*DATA PROVIDED*.
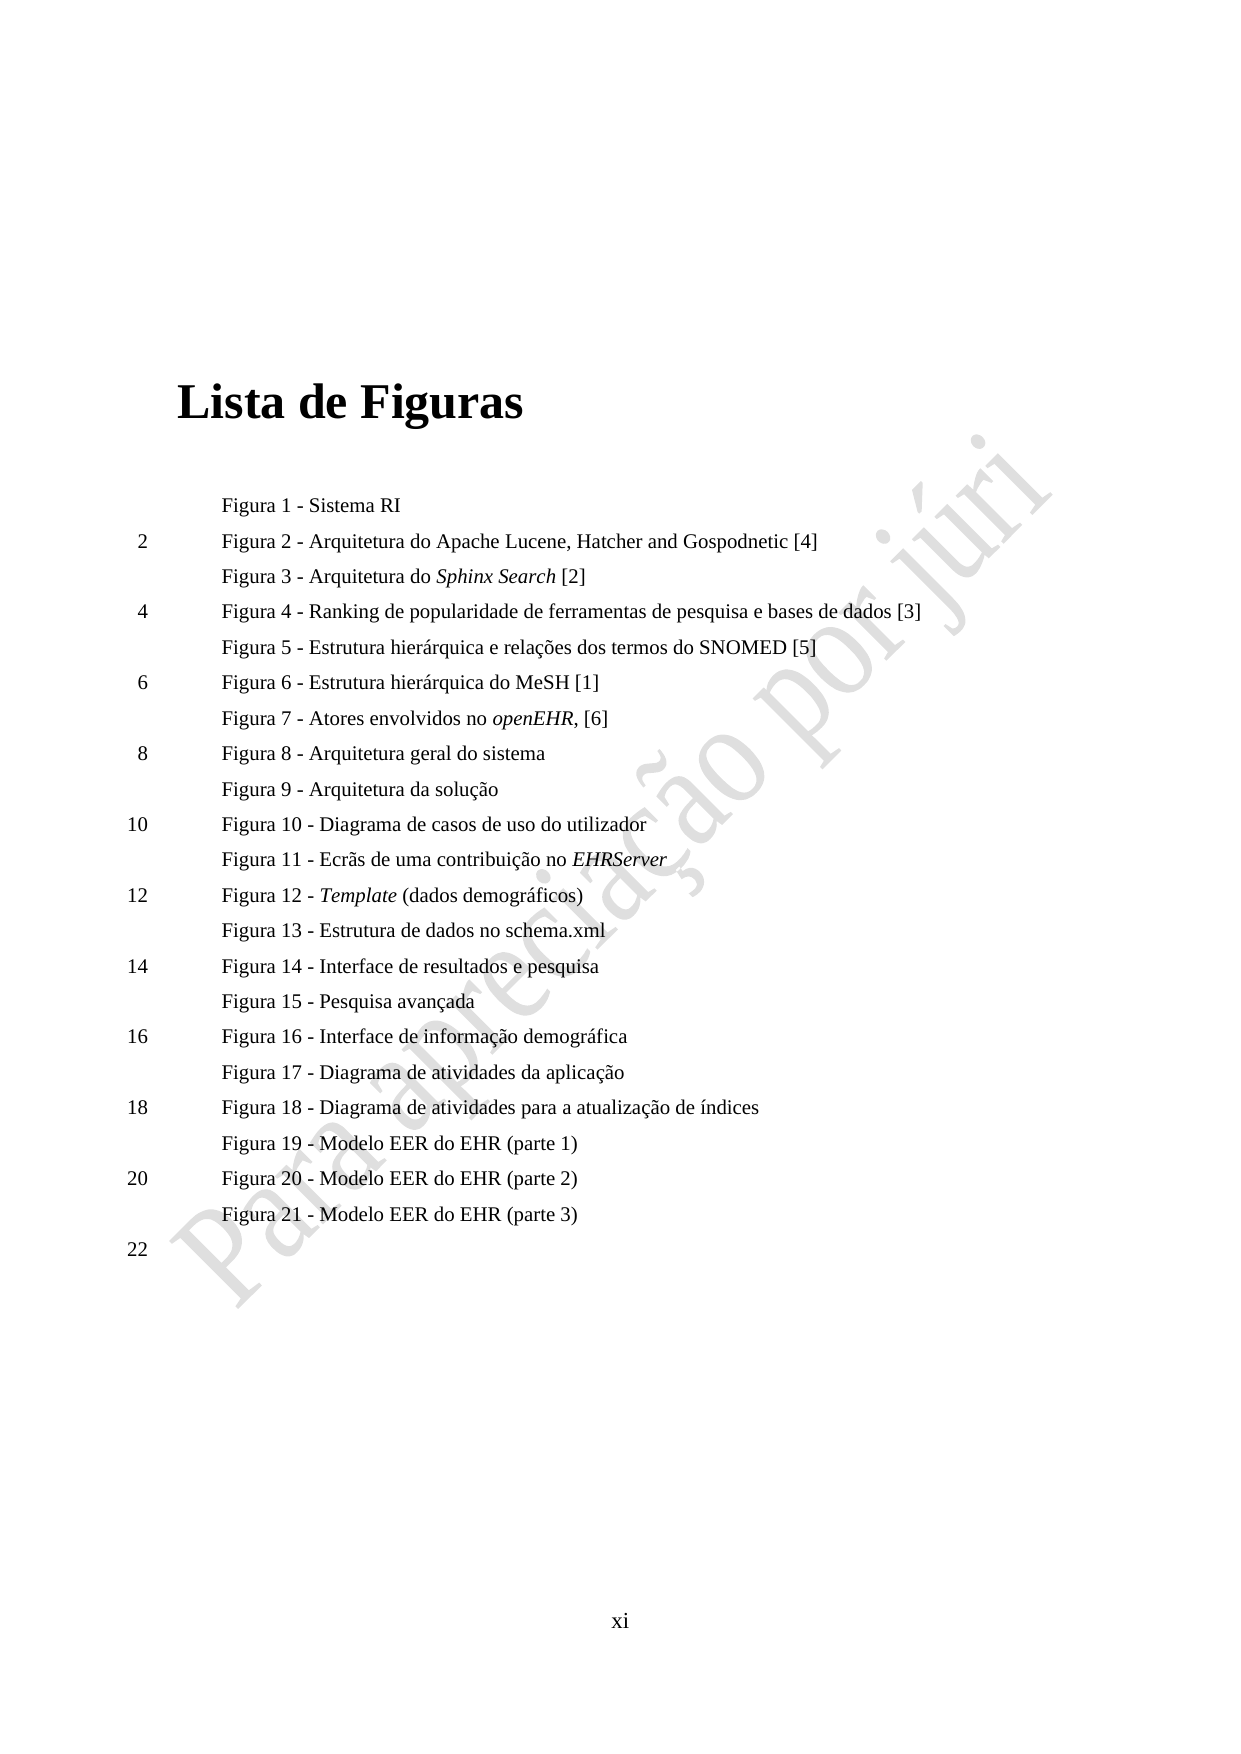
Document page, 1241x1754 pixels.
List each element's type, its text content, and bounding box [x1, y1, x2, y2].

text Figura 13 - Estrutura de dados no schema.xml 38 [221, 909, 945, 945]
text Lista de Figuras [177, 390, 1063, 425]
text Figura 5 - Estrutura hierárquica e relações dos termos do SNOMED [5] 19 [221, 626, 945, 661]
text Figura 20 - Modelo EER do EHR (parte 2) 62 [221, 1157, 945, 1193]
text Figura 2 - Arquitetura do Apache Lucene, Hatcher and Gospodnetic [4] 12 [221, 520, 945, 555]
text Figura 12 - Template (dados demográficos) 36 [221, 874, 945, 909]
text Figura 18 - Diagrama de atividades para a atualização de índices 49 [221, 1086, 945, 1122]
text Figura 7 - Atores envolvidos no openEHR, [6] 22 [221, 697, 945, 732]
text Figura 19 - Modelo EER do EHR (parte 1) 61 [221, 1122, 945, 1157]
text Figura 3 - Arquitetura do Sphinx Search [2] 14 [221, 555, 945, 591]
text Figura 11 - Ecrãs de uma contribuição no EHRServer 33 [221, 838, 945, 874]
text Figura 6 - Estrutura hierárquica do MeSH [1] 20 [221, 661, 945, 697]
text Figura 9 - Arquitetura da solução 26 [221, 768, 945, 803]
text Figura 16 - Interface de informação demográfica 45 [221, 1016, 945, 1051]
text Figura 15 - Pesquisa avançada 44 [221, 980, 945, 1016]
text Figura 1 - Sistema RI 7 [221, 484, 945, 520]
text Figura 4 - Ranking de popularidade de ferramentas de pesquisa e bases de dados [3] 16 [221, 591, 945, 626]
text Figura 14 - Interface de resultados e pesquisa 44 [221, 945, 945, 980]
text Figura 10 - Diagrama de casos de uso do utilizador 29 [221, 803, 945, 838]
text Figura 8 - Arquitetura geral do sistema 25 [221, 732, 945, 768]
text Figura 17 - Diagrama de atividades da aplicação 47 [221, 1051, 945, 1086]
text Figura 21 - Modelo EER do EHR (parte 3) 63 [221, 1193, 945, 1228]
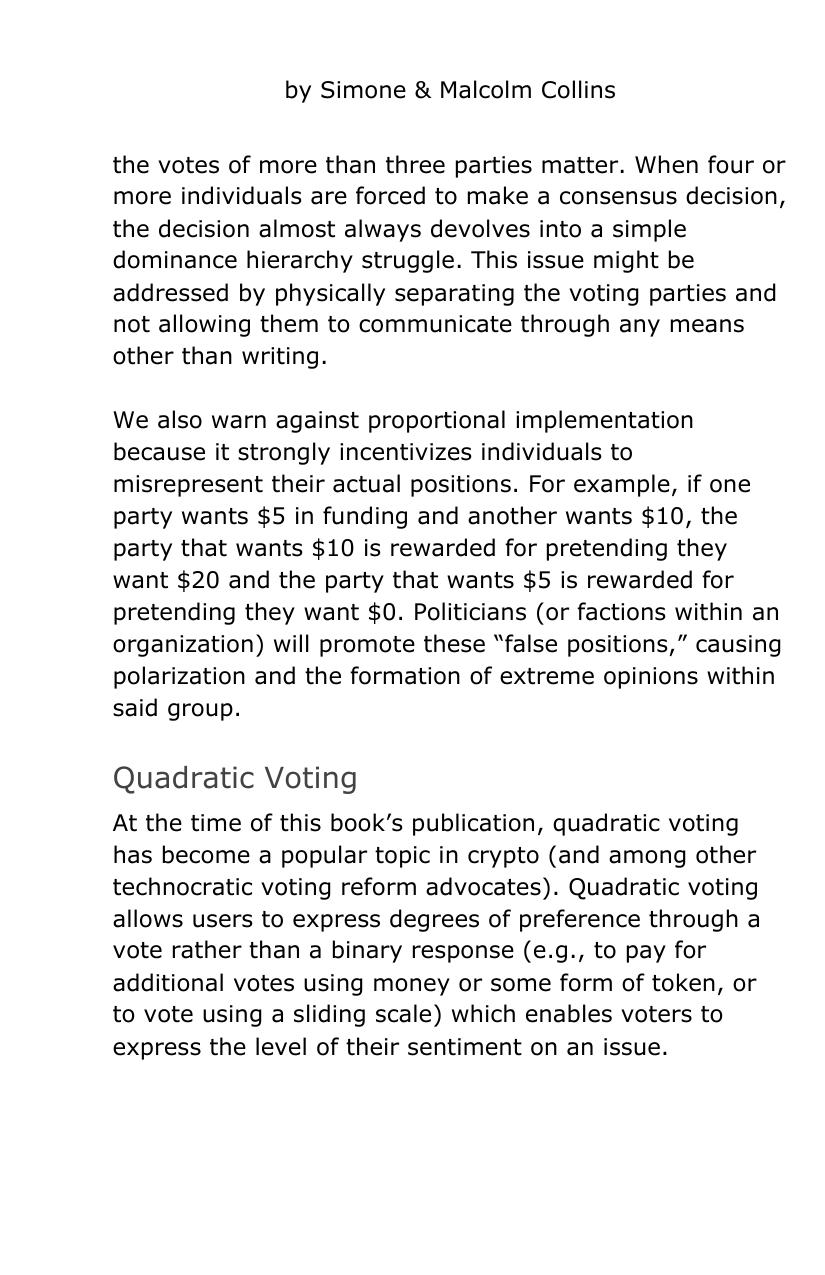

*ACTIVITY*. Exact copies of all the entries are needed; output them without the pictures.

*ANSWER SECTION*.
Document page, 1241x1754 pixels.
List each element's type, its text content, and bounding box [x1, y1, x2, y2].

text Figura 13 - Estrutura de dados no schema.xml 38 [221, 909, 945, 945]
text Lista de Figuras [177, 390, 1063, 425]
text Figura 5 - Estrutura hierárquica e relações dos termos do SNOMED [5] 19 [221, 626, 945, 661]
text Figura 20 - Modelo EER do EHR (parte 2) 62 [221, 1157, 945, 1193]
text Figura 2 - Arquitetura do Apache Lucene, Hatcher and Gospodnetic [4] 12 [221, 520, 945, 555]
text Figura 12 - Template (dados demográficos) 36 [221, 874, 945, 909]
text Figura 18 - Diagrama de atividades para a atualização de índices 49 [221, 1086, 945, 1122]
text Figura 7 - Atores envolvidos no openEHR, [6] 22 [221, 697, 945, 732]
text Figura 19 - Modelo EER do EHR (parte 1) 61 [221, 1122, 945, 1157]
text Figura 3 - Arquitetura do Sphinx Search [2] 14 [221, 555, 945, 591]
text Figura 11 - Ecrãs de uma contribuição no EHRServer 33 [221, 838, 945, 874]
text Figura 6 - Estrutura hierárquica do MeSH [1] 20 [221, 661, 945, 697]
text Figura 9 - Arquitetura da solução 26 [221, 768, 945, 803]
text Figura 16 - Interface de informação demográfica 45 [221, 1016, 945, 1051]
text Figura 15 - Pesquisa avançada 44 [221, 980, 945, 1016]
text Figura 1 - Sistema RI 7 [221, 484, 945, 520]
text Figura 4 - Ranking de popularidade de ferramentas de pesquisa e bases de dados [3] 16 [221, 591, 945, 626]
text Figura 14 - Interface de resultados e pesquisa 44 [221, 945, 945, 980]
text Figura 10 - Diagrama de casos de uso do utilizador 29 [221, 803, 945, 838]
text Figura 8 - Arquitetura geral do sistema 25 [221, 732, 945, 768]
text Figura 17 - Diagrama de atividades da aplicação 47 [221, 1051, 945, 1086]
text Figura 21 - Modelo EER do EHR (parte 3) 63 [221, 1193, 945, 1228]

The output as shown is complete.